Dickens Alex M, Anthony Daniel C, Deutsch Reena, Mielke Michelle M, Claridge Timothy D W, Grant Igor, Franklin Donald, Rosario Debra, Marcotte Thomas, Letendre Scott, McArthur Justin C, Haughey Norman J
aDepartment of Pharmacology, University of Oxford, Oxford, UK bDepartment of Neurology cPsychiatry, Johns Hopkins University, Baltimore, Maryland dHIV Neurobehavioral Research Program and Department of Psychiatry, School of Medicine, University of California, San Diego, La Jolla, California eDivision of Epidemiology, Department of Health Sciences Research and Department of Neurology College of Medicine, Mayo Clinic, Rochester, Minnesota, USA fDepartment of Chemistry, University of Oxford, UK.
AIDS. 2015 Mar 13;29(5):559-69. doi: 10.1097/QAD.0000000000000580.
To identify prognostic surrogate markers for change in cognitive states of HIV-infected patients.
Longitudinal cerebrospinal fluid (CSF) samples were collected from 98 HIV-infected patients identified by temporal change in cognitive states classified as normal, stably impaired, improving and worsening.

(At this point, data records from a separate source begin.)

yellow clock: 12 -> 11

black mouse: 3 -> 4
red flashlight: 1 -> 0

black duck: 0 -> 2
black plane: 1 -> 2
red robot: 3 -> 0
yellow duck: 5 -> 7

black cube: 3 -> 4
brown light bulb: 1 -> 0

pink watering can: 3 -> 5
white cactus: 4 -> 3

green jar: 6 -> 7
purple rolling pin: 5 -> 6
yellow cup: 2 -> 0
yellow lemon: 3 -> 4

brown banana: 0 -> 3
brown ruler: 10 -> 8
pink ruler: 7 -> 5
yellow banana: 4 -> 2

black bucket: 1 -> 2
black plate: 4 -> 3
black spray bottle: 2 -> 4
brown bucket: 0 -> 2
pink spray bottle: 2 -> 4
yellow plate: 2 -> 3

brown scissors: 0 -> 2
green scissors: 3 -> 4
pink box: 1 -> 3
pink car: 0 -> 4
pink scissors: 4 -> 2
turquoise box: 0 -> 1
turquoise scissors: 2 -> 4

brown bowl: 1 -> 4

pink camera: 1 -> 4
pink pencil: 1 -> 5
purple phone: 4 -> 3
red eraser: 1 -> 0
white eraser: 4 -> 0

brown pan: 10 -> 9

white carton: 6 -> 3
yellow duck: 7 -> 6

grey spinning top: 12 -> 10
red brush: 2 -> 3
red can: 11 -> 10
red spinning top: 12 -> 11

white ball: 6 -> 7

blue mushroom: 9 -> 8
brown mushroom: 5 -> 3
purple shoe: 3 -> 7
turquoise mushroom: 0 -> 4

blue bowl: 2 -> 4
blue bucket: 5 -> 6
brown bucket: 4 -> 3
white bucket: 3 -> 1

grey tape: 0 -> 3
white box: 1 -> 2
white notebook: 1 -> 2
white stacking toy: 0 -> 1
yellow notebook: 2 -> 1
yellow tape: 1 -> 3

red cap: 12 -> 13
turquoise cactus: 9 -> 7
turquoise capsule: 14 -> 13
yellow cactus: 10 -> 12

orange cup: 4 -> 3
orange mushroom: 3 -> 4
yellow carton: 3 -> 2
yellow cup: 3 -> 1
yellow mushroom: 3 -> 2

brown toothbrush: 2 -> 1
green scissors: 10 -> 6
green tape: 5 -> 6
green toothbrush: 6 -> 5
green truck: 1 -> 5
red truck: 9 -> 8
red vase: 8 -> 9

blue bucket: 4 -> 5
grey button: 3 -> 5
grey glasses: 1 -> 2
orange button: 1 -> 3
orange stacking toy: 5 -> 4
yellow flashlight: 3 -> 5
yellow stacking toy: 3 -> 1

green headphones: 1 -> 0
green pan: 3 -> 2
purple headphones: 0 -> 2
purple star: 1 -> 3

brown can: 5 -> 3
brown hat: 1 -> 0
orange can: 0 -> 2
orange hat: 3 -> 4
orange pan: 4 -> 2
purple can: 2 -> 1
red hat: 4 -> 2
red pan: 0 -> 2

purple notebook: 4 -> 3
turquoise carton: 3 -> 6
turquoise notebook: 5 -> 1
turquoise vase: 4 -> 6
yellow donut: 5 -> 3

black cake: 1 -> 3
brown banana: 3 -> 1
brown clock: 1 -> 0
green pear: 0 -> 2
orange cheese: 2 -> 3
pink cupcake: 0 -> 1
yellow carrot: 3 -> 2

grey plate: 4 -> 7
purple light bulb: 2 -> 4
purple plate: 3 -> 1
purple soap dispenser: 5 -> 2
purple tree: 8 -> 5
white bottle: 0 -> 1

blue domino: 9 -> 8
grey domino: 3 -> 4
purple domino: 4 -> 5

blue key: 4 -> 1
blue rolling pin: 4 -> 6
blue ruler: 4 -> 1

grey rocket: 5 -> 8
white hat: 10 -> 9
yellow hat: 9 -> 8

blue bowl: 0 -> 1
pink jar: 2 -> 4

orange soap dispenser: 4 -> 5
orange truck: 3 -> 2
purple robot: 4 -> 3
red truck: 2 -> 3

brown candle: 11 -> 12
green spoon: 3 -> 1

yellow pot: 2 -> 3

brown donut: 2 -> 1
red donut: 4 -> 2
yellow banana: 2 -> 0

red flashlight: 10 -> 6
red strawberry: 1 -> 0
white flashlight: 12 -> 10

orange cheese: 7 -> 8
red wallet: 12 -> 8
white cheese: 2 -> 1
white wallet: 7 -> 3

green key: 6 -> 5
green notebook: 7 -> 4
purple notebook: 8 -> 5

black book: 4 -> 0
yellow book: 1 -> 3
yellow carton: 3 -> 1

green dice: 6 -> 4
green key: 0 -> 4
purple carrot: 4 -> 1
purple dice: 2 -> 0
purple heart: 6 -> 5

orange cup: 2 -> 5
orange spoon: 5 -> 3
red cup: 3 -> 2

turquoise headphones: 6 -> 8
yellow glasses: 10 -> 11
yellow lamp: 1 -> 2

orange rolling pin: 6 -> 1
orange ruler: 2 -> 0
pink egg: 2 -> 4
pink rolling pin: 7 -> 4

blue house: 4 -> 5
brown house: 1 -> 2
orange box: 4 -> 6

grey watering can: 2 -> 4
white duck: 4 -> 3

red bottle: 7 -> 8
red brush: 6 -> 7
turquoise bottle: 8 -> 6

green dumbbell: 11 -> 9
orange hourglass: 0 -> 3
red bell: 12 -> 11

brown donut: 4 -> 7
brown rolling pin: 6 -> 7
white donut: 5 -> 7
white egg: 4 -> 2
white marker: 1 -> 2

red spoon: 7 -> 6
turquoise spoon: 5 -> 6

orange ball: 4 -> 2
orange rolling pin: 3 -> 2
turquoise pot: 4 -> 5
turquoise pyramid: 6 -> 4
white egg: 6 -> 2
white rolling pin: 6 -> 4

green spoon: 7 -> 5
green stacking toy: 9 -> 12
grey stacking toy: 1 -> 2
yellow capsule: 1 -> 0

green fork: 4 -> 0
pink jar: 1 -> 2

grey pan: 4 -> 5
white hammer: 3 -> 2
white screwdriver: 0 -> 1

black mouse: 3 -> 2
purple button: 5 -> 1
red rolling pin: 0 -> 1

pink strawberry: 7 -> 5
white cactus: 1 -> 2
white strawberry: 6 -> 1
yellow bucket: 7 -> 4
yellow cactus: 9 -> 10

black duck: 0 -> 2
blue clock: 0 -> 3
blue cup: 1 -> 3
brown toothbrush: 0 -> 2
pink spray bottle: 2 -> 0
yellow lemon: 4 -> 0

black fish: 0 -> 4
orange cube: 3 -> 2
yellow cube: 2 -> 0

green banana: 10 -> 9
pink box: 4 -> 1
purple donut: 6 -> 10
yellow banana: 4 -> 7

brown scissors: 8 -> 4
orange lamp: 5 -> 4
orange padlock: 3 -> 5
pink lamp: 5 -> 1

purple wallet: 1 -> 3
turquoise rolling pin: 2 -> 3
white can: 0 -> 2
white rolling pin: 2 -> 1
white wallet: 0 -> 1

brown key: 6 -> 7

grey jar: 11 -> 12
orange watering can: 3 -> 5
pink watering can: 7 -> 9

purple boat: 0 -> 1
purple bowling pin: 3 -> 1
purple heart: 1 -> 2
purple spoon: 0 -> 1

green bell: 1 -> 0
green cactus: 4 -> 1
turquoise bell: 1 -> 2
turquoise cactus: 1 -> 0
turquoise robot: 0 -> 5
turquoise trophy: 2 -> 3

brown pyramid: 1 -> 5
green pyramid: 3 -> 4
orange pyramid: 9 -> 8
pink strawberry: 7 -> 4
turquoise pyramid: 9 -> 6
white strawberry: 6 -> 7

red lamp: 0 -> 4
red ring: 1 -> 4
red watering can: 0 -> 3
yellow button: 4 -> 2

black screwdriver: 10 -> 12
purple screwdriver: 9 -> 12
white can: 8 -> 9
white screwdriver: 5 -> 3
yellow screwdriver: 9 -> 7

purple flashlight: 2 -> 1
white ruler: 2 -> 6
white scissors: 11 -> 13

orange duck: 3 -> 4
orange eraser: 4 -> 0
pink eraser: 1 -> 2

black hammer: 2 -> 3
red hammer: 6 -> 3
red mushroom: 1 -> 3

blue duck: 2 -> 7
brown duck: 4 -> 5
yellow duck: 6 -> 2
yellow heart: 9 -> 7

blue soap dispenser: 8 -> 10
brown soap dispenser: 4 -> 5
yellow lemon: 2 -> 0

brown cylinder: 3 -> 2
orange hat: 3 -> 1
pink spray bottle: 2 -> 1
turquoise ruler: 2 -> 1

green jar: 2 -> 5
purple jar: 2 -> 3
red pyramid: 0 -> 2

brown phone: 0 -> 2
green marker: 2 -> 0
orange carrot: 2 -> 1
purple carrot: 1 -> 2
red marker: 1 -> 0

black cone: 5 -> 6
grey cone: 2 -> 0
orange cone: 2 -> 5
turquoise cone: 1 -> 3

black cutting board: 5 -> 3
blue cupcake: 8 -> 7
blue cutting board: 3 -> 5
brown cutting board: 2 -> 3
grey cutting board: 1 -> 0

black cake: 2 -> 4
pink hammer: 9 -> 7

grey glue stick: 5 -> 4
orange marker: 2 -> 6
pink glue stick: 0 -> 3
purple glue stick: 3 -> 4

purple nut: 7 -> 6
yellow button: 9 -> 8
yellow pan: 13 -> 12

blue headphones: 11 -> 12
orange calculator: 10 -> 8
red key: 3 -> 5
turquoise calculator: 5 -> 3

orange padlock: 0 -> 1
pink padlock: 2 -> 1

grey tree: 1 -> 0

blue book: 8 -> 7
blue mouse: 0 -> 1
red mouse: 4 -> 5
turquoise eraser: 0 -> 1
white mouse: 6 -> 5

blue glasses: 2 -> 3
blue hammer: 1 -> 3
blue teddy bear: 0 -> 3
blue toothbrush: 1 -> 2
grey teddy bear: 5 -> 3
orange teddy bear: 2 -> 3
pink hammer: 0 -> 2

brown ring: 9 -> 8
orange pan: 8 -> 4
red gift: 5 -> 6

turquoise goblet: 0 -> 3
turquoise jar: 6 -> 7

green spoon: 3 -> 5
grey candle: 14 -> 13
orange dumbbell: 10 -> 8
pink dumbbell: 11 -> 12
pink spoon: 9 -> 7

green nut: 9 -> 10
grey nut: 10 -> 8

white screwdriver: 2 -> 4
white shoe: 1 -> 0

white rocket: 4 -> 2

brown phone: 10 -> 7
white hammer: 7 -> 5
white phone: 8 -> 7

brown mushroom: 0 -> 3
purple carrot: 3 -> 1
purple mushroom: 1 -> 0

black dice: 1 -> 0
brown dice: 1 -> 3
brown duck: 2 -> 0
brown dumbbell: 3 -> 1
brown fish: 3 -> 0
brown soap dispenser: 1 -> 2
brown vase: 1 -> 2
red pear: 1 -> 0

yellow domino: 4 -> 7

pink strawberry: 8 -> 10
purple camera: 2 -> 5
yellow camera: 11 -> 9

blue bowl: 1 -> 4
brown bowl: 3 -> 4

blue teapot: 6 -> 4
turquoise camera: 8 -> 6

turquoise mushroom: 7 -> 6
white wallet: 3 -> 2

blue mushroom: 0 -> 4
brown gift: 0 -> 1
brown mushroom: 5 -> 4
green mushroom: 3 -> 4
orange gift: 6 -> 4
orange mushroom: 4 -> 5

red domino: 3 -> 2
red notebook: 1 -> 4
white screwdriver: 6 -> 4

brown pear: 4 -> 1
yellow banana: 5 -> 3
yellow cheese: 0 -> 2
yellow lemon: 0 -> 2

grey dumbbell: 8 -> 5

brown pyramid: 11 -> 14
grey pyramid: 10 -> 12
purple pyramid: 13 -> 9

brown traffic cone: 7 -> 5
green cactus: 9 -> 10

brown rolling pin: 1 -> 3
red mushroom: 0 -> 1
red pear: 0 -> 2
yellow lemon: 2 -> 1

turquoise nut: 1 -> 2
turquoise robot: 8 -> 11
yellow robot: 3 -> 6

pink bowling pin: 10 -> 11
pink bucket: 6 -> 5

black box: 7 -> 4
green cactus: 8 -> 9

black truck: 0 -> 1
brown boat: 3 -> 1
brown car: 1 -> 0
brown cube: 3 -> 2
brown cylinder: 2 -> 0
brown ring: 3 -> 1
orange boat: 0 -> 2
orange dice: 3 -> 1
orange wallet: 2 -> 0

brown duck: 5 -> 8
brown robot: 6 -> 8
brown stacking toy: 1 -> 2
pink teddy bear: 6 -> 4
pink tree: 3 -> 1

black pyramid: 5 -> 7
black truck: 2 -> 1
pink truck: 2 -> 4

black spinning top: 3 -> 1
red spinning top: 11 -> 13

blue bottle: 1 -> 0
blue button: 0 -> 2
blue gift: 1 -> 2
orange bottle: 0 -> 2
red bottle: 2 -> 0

The metabolic composition of CSF was analysed using H nuclear magnetic resonance (H NMR) spectroscopy that focused on energy metabolites. Metabolic biomarkers for cognitive states were identified using multivariate partial least squares regression modelling of the acquired spectra, combined with nonparametric analyses of metabolites with clinical features.
Multivariate modelling and cross-validated recursive partitioning identified several energy metabolites that, when combined with clinical variables, classified patients based on change in neurocognitive states. Prognostic identification for worsening was achieved with four features that included no change in a detectable plasma viral load, elevated citrate and acetate; decreased creatine, to produce a model with a predictive accuracy of 92%, sensitivity of 88% and 96% specificity. Prognosis for improvement contained seven features that included first visit age less than 47 years, new or continued use of antiretrovirals, elevated glutamine and glucose; decreased myo-inositol, β-glucose and creatinine to generate a model with a predictive accuracy of 92%, sensitivity of 100% and specificity of 84%.
These CSF metabolic results suggest that worsening cognitive status in HIV-infected patients is associated with increased aerobic glycolysis, and improvements in cognitive status are associated with a shift to anaerobic glycolysis. Dietary, lifestyle and pharmacologic interventions that promote anaerobic glycolysis could protect the brain in setting of HIV infection with combined antiretroviral therapy.
确定HIV感染患者认知状态变化的预后替代标志物。
从98名HIV感染患者中纵向采集脑脊液(CSF)样本,这些患者根据认知状态的时间变化分为正常、稳定受损、改善和恶化。
使用聚焦于能量代谢物的氢核磁共振(H NMR)光谱分析CSF的代谢组成。通过对采集光谱进行多变量偏最小二乘回归建模,并结合代谢物与临床特征的非参数分析,确定认知状态的代谢生物标志物。
多变量建模和交叉验证递归划分确定了几种能量代谢物,当与临床变量结合时,可根据神经认知状态变化对患者进行分类。通过四个特征实现了对病情恶化的预后识别,包括可检测的血浆病毒载量无变化、柠檬酸盐和醋酸盐升高;肌酸降低,从而产生一个预测准确率为92%、敏感性为88%、特异性为96%的模型。改善的预后包含七个特征,包括首次就诊年龄小于47岁、新使用或继续使用抗逆转录病毒药物、谷氨酰胺和葡萄糖升高;肌醇、β-葡萄糖和肌酐降低,以生成一个预测准确率为92%、敏感性为100%、特异性为84%的模型。
这些脑脊液代谢结果表明,HIV感染患者认知状态恶化与有氧糖酵解增加有关,认知状态改善与向无氧糖酵解转变有关。在联合抗逆转录病毒治疗的HIV感染情况下,促进无氧糖酵解的饮食、生活方式和药物干预可能会保护大脑。